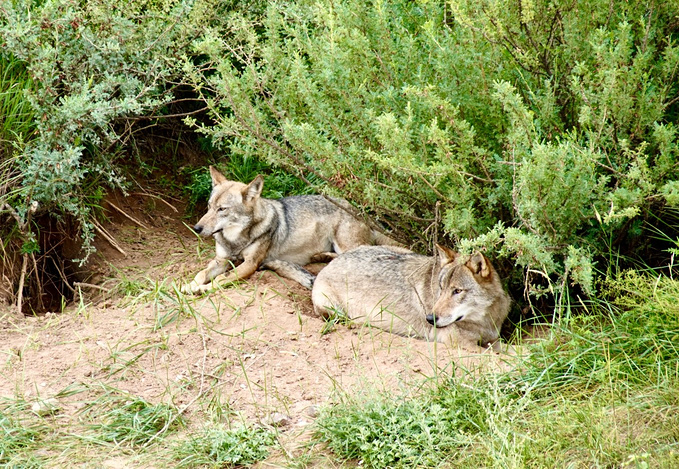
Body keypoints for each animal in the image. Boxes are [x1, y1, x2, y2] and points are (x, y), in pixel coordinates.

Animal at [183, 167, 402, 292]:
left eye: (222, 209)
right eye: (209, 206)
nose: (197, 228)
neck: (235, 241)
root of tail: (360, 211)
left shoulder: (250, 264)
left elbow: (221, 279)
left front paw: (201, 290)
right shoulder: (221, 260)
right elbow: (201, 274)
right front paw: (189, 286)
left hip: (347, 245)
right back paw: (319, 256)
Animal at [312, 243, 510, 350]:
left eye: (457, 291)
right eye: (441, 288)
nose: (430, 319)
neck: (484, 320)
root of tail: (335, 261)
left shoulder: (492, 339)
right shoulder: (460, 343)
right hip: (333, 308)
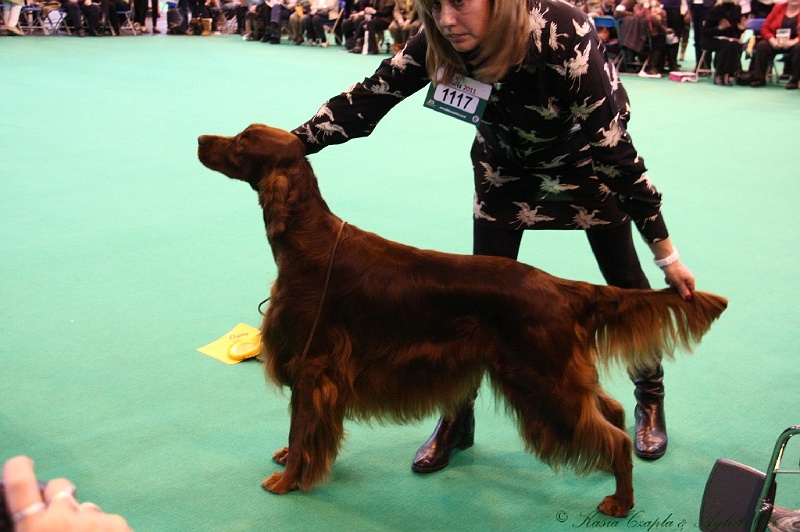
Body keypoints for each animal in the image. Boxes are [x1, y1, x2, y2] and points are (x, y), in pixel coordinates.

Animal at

++++++++++++++++++++

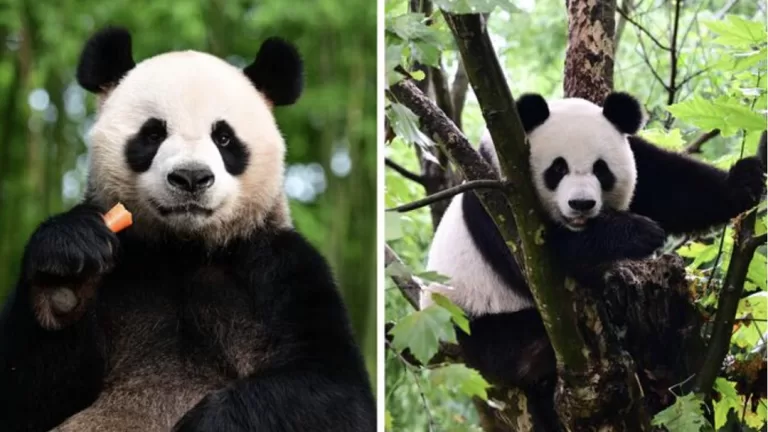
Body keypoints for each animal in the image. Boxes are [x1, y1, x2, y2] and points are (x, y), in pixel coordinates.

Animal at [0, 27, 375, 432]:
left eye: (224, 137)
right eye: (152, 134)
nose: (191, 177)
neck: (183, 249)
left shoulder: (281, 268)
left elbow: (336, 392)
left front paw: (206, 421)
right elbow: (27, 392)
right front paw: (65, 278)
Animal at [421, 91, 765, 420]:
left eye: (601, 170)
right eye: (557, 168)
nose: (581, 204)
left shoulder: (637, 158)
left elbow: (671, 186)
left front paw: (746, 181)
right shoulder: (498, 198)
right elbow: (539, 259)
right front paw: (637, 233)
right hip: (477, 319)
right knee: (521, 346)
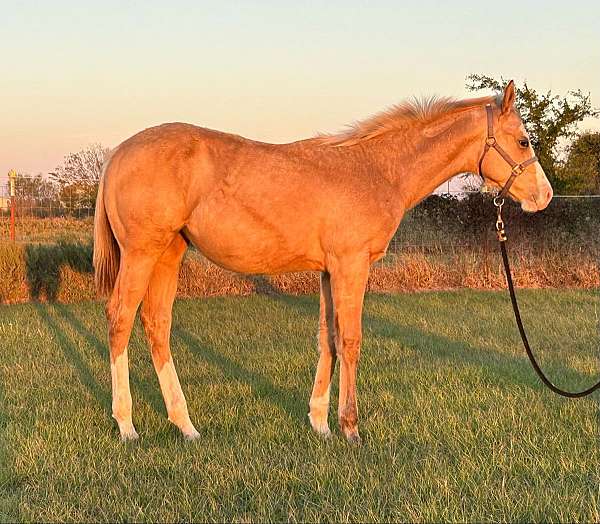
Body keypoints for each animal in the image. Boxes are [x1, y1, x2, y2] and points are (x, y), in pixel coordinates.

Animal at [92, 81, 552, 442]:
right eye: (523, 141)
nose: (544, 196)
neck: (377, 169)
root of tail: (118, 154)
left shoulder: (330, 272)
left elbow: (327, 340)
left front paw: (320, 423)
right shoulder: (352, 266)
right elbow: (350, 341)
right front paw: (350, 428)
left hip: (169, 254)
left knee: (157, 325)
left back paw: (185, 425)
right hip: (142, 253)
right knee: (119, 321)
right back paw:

++++++++++++++++++++

### Exercise instructions
Each line of the data that holds "shoulder" should be reported.

### Completed exercise
left shoulder: (250, 264)
right shoulder: (221, 260)
left shoulder: (492, 339)
right shoulder: (460, 343)
left shoulder: (281, 268)
left shoulder: (637, 158)
right shoulder: (498, 198)
left shoulder: (330, 272)
right shoulder: (352, 266)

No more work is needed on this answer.